The album contains seventeen songs, many of which are less than two minutes long (as any good Punk song should be), and their relentless high energy is guaranteed to take you back to a simpler time. The stripped down approach of four chords with no guitar leads provides the perfect raw material for the singer to construct hooks, and these hooks will get stuck in your head.
The verses have a rambling Billie Joe Armstrong quality with some gang vocals thrown in to spice things up. The rhythm section goes strong. But, as soon as things start to feel predictable, the bass separates from the pack to lay down a Rancid inspired fill. Finally, everything builds to a shouted chorus you’ll want to scream along to like you’re drunk at a Bouncing Souls show. It’s simple but charming, and the formula works.
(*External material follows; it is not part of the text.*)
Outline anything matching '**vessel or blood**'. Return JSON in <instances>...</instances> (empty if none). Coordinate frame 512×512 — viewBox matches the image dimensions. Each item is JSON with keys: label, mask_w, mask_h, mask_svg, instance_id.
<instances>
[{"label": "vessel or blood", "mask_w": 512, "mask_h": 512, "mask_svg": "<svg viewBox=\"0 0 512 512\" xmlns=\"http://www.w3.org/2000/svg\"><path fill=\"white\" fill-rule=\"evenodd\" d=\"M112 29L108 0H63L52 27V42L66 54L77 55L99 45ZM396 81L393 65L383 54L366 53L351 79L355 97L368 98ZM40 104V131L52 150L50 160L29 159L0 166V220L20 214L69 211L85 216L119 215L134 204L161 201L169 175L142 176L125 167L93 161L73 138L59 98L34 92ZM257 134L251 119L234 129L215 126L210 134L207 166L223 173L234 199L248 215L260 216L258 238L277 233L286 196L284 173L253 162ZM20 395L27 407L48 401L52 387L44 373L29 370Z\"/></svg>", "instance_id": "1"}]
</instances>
It’s also worth mentioning how this album’s positive energy leaves you feeling refreshed. The song “Sitting Around” makes you want to get up and do something fun, which is a nice break from the normal doom and gloom of the times. Obviously if that was the only type of song we had in 2020, it’d be a problem. But it’s not, so it acts as a nice deep breath before you dive back into reading The Conquest of Bread and blasting Discharge. There’s still a feeling of Punk rock rebellion on the album, like on the track “Give It To The Man,” but it feels like more generalized, youthful resistance than most political songs you hear nowadays.
I’m going to recommend either listening to this record while playing Tony Hawk Pro Skater and drinking beer, or while crying and throwing darts at a copy of “Father Of All Motherfuckers” you’ve taped to the wall.